_YOUR OBJECTIVE_
I need the records below restated word for word, without their pictures.

====

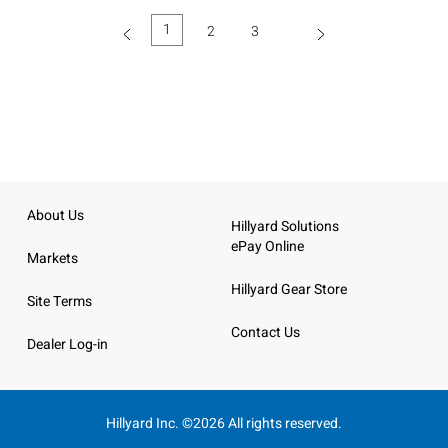
1
2
3
(current)
About Us
Hillyard Solutions
ePay Online
Markets
Hillyard Gear Store
Site Terms
Contact Us
Dealer Log-in
Hillyard Inc. ©2026 All rights reserved.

====

_RESPONSE_
1
2
3
(current)
About Us
Hillyard Solutions
ePay Online
Markets
Hillyard Gear Store
Site Terms
Contact Us
Dealer Log-in
Hillyard Inc. ©2026 All rights reserved.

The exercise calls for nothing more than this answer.